Surveys on victims of crime generally show only minor differences between men and women in the experiencing of violence. In the 2015 survey, women were slightly more active in reporting acts of physical violence that were graver than a slap. The gender difference was the greatest in the case of less grave forms of violence, such as grabbing and shoving. Among both men and women, the victims did not generally know the perpetrators of violence or those who threatened them with violence or they were a mere acquaintance.

Source:
Institute of Criminology and Legal Policy


Description of indicator

The indicator describes the proportion of 15–74 year-olds who have reported becoming a victim of threats or physical violence during the past 12 months. The information is based on the National Crime Victim Survey, which is conducted both as a traditional mail and as an internet questionnaire.

The National Crime Victim Survey is targeted at 15–74 year-olds who have a permanent address in Finland. The survey participants are selected randomly from the Population Register Centre’s population information system. In 2014, a total of 6,792 people took part in the survey. The survey covers the incidence of becoming a victim of threats, physical violence and property offences, as well as fear of violence and the interpretation of violence. The survey also describes total levels of violence and property offences, including cases not reported to the police and thus excluded from crime statistics.

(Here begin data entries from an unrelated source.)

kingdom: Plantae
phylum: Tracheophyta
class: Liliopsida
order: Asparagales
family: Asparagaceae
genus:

The survey is intended to be repeated annually.

A new form of the National Crime Victim Survey was conducted for the first time in 2012. The National Victimisation Surveys conducted in the period 1980–2009 covered the incidence of becoming a victim of various accidents in addition to crimes. The National Crime Victim Survey differs in terms of methodology and content from the earlier victimisation surveys, and the results are not directly comparable.